From out of the building trooped a handful of very old men in uniform, supported by their relatives and children. The Norfolks who’d fought in the Great War had a yearly reunion in the city, though their numbers grew smaller every time. This might well be the last one.

By the door of the cathedral, at some distance from the marching men, another old man sat in a wheelchair, surrounded by his family.

‘I’m going to be just like you,’ the girl told him.
‘Then you’ll never kill anybody, even when everyone else is?’
‘Never.’ The girl was looking up at him, hushed, as if she was receiving a benediction.
‘And you will never be cruel or cowardly?’
‘Never.’

…
And Timothy lay his head back against his grandson’s hand, his cheek warm against the man’s skin. He breathed deeply, and fell into what would turn out to be his final sleep.
The white poppy had fallen from his lapel in his exertions, and was left, unnoticed, on the pavement as the Dean family went on their way. Just before they turned the corner, the little girl looked over her shoulder and saw the Doctor bending down to pick the poppy up. She looked at him curiously and he gave her a smile.

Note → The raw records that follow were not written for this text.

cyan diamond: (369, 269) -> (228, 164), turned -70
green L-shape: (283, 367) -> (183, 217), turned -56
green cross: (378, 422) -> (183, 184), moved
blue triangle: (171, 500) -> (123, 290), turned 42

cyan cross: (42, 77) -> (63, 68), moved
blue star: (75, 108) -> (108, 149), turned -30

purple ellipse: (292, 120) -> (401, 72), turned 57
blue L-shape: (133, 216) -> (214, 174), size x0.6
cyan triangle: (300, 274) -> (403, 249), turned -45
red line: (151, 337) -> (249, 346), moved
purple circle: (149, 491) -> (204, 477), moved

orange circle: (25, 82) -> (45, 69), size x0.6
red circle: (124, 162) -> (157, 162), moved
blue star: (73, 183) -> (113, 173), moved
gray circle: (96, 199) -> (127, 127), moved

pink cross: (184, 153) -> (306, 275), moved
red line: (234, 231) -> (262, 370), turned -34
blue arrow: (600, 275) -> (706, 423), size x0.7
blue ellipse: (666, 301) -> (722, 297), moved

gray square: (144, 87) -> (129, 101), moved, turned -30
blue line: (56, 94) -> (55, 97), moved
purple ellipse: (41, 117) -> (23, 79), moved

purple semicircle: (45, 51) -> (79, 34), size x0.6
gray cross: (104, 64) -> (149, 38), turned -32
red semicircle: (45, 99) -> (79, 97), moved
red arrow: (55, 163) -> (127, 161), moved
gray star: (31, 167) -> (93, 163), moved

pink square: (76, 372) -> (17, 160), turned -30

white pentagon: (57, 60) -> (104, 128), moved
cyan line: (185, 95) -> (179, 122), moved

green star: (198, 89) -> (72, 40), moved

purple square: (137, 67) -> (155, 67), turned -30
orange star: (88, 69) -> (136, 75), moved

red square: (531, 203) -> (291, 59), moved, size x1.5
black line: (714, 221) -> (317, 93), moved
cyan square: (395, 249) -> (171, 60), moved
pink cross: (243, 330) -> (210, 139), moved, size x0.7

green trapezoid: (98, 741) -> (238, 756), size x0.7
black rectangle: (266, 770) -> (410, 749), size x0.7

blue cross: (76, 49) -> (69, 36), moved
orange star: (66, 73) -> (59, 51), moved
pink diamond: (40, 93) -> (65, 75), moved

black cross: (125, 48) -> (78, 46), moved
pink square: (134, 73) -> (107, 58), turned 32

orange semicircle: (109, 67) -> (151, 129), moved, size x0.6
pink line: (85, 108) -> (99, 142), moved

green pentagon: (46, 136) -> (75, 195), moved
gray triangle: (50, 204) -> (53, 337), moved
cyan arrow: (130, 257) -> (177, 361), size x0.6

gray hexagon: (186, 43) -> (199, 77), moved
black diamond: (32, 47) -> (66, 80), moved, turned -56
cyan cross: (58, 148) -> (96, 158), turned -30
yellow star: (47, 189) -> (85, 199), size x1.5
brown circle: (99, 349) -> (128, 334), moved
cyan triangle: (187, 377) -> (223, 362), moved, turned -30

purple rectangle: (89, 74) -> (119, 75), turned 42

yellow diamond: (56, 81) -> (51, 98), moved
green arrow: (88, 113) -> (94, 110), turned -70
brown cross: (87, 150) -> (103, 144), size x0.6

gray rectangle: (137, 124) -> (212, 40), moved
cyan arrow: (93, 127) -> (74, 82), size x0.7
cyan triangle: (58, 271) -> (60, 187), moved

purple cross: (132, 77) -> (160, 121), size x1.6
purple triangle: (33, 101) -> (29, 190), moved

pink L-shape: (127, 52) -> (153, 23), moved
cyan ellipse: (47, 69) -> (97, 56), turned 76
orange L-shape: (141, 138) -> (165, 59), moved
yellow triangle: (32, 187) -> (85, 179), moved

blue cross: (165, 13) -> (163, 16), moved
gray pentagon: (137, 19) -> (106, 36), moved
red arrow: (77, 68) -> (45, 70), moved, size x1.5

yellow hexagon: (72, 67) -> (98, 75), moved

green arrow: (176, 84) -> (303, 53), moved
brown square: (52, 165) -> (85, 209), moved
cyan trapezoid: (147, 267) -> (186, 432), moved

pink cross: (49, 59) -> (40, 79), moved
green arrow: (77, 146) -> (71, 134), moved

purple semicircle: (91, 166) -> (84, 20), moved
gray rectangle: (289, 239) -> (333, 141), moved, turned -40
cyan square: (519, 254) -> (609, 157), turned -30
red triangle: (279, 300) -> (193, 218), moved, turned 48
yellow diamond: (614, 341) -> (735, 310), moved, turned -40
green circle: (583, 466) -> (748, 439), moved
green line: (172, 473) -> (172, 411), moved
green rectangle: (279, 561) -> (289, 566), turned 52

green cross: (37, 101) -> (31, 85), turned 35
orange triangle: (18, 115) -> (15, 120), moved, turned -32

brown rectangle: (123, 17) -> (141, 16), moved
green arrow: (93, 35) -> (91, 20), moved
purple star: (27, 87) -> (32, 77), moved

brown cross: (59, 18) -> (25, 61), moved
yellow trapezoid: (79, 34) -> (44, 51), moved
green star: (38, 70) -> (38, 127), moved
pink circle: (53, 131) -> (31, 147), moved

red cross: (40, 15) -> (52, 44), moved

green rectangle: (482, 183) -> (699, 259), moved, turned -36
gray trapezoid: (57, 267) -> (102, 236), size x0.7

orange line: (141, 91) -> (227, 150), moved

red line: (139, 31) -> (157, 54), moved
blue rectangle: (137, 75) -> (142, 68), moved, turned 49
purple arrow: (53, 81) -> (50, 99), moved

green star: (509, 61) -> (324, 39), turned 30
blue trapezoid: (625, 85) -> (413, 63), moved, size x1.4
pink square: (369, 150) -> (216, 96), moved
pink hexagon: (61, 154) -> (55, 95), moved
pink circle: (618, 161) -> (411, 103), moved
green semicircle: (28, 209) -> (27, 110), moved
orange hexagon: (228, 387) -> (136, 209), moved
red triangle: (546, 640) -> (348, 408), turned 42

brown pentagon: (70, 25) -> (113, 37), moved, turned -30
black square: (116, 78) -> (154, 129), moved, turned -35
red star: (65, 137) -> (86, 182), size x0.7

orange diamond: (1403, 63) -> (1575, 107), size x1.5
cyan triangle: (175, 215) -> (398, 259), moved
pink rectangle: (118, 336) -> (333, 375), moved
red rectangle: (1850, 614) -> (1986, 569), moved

Then she was gone. The Doctor slipped the white poppy into his buttonhole. ‘So, where do you want to go?’ he asked Bernice, who was shivering in her dufflecoat.
‘Somewhere that sells hot chocolate and crumpets.’
‘After that.’
‘Perhaps we could go and do something good. Help somebody.’
‘We could go back to Guy.’
‘We could go back to Joan.’They looked at each other, and they might have looked sad. But instead they smiled.

The two friends wandered off into the city to find tea and crumpets and warmth.

And somewhere in the sky overhead, for an instant before they dissolved into mist, two snowflakes were the same.